Substantively, I think it’s quite good. It is one man’s experience in Vietnam, told in a straightforward, matter-of-fact way.

McNeill joined the Marines at age 17 (which requires parental approval) and was sent to Vietnam at age 18. That’s a reminder that wars tend to be fought by children and by people barely older than children.

While in some respects the young McNeill seems like an intelligent, capable person who can think for himself, even so when you’re thrust into highly unusual, and in this case dangerous, circumstances, and you’re that young, it’s to be expected that much of the time you’ll be acting from instinct and impulse, or conforming to whatever those around you are doing. There’s very much that sense with McNeill, that often he is being bounced around by forces out of his control and he is just trying to survive. There’s plenty you can find fault with in his decision making as irresponsible or just not that bright, but when you remind yourself that this is a teenager in traumatic circumstances rather than a grown man in familiar circumstances with the luxury of contemplating each decision, then his behavior becomes a lot more understandable.

He is a pretty heavy drug user in Vietnam, gets with hookers at every opportunity (and contracts venereal disease as a result), and blows off many of his assignments (e.g., patrolling only a small portion of the area he is assigned to and pretending to have done it all), but in all of that, one gathers, he was just going along with common practice.

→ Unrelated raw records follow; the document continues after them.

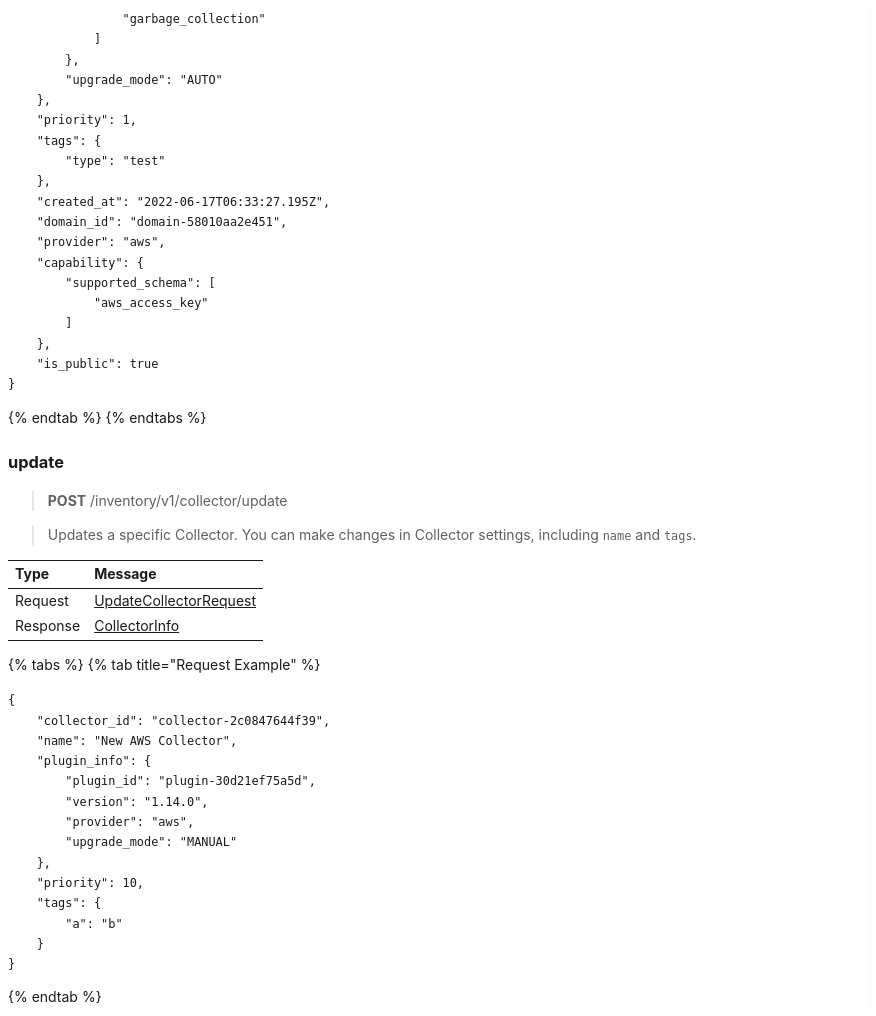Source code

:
 ```text
                "garbage_collection"
            ]
        },
        "upgrade_mode": "AUTO"
    },
    "priority": 1,
    "tags": {
        "type": "test"
    },
    "created_at": "2022-06-17T06:33:27.195Z",
    "domain_id": "domain-58010aa2e451",
    "provider": "aws",
    "capability": {
        "supported_schema": [
            "aws_access_key"
        ]
    },
    "is_public": true
}
```
{% endtab %}
{% endtabs %}
 
 

 
### update
> **POST** /inventory/v1/collector/update
>

> Updates a specific Collector. You can make changes in Collector settings, including `name` and `tags`.

| Type | Message |
| :--- | :--- |
| Request | [UpdateCollectorRequest](collector.md#updatecollectorrequest) |
| Response |  [CollectorInfo](collector.md#collectorinfo)  |
{% tabs %}
{% tab title="Request Example" %}
```text
{
    "collector_id": "collector-2c0847644f39",
    "name": "New AWS Collector",
    "plugin_info": {
        "plugin_id": "plugin-30d21ef75a5d",
        "version": "1.14.0",
        "provider": "aws",
        "upgrade_mode": "MANUAL"
    },
    "priority": 10,
    "tags": {
        "a": "b"
    }
}
```
{% endtab %}
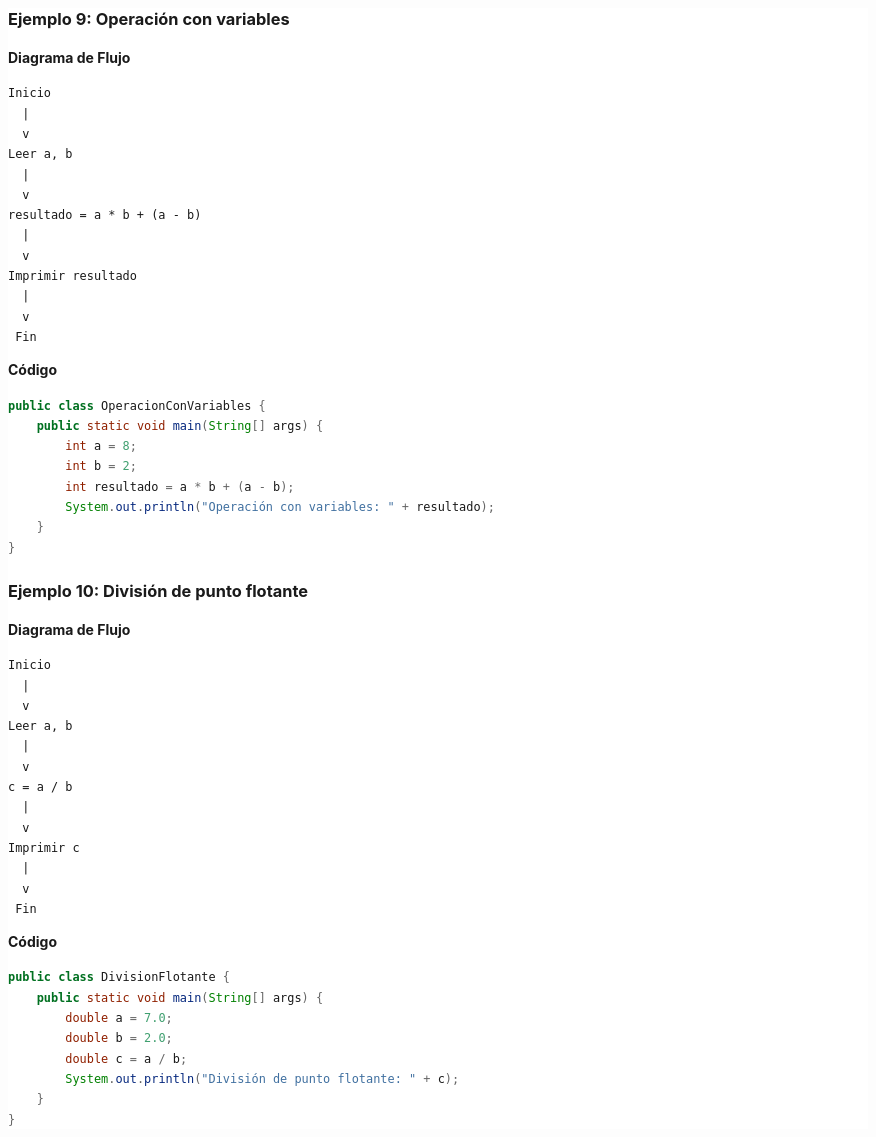 ### Ejemplo 9: Operación con variables

**Diagrama de Flujo**
```
Inicio
  |
  v
Leer a, b
  |
  v
resultado = a * b + (a - b)
  |
  v
Imprimir resultado
  |
  v
 Fin
```

**Código**
```java
public class OperacionConVariables {
    public static void main(String[] args) {
        int a = 8;
        int b = 2;
        int resultado = a * b + (a - b);
        System.out.println("Operación con variables: " + resultado);
    }
}
```

### Ejemplo 10: División de punto flotante

**Diagrama de Flujo**
```
Inicio
  |
  v
Leer a, b
  |
  v
c = a / b
  |
  v
Imprimir c
  |
  v
 Fin
```

**Código**
```java
public class DivisionFlotante {
    public static void main(String[] args) {
        double a = 7.0;
        double b = 2.0;
        double c = a / b;
        System.out.println("División de punto flotante: " + c);
    }
}
```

The amount of racial tension he recalls is interesting. An African American himself, it sounds like he socialized almost exclusively with other African American soldiers. He and his fellows were influenced by, if not part of, the Black Power movement, which made the powers-that-be quite nervous, resulting in periodic crackdowns within the military such as banning certain handshakes.

He notes that the Vietnamese used propaganda specifically targeted at African American soldiers, telling them this was not their fight, that they were being tricked into a war of nonwhite versus nonwhite to benefit the whites, which he admits had some degree of effectiveness because it had considerable truth to it.

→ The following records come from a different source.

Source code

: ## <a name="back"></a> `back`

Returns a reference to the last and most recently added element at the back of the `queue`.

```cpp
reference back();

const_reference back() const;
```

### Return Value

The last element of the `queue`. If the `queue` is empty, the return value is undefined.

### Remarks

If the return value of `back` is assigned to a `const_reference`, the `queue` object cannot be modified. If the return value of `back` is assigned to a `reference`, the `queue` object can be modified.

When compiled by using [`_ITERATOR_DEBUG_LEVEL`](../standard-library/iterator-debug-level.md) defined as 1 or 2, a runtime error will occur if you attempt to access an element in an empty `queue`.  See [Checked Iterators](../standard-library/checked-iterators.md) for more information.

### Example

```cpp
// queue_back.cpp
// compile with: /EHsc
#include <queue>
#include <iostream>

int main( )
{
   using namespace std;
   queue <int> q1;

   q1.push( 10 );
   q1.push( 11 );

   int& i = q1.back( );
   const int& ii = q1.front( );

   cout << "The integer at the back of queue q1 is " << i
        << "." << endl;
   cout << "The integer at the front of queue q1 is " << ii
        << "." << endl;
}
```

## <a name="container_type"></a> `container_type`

McNeill received a medal for heroism for his actions when his position was attacked by Viet Cong one night. What really happened—as he tells it—was much different from how his citation reads. It’s not so much that the whole thing was phony—arguably he did indeed behave heroically as such things are defined militarily, though again he pretty much was just acting automatically, basically shooting like mad in a highly stressful situation where he had no time to think—but the details were a lot messier. Even his being where he was when the attack came was as a result of disobeying orders, trying to get out of something he didn’t want to do.

McNeill probably deserves more praise for things a soldier wouldn’t conventionally be praised for than he does for his conduct that won him a medal. But it’s all a part of the irony, ambiguity, and complexity of war.

I respect McNeill for his honesty. Not everything he tells puts him in the best light by a long shot, but his attitude seems to be, “I’m just going to lay it out the way it happened, the way I remember it, and people can think what they want to think about me.”

Certainly I empathize with him, given the life-threatening danger and trauma he and his comrades were forced to deal with. Then again, when I read accounts of the horrors of war as experienced by Americans, I think about how the soldiers (and for that matter often the civilians) of the opposition have it far, far worse. The percentage of American soldiers who failed to survive their year or however long in Vietnam without being killed or maimed is dwarfed by the percentage of Vietnamese who were slaughtered by the Americans and their allies, as has been true in America’s wars since then.

Bottom line, if you want an oral history sort of account of the life of a grunt in Vietnam, Unsung Hero tells it like it is.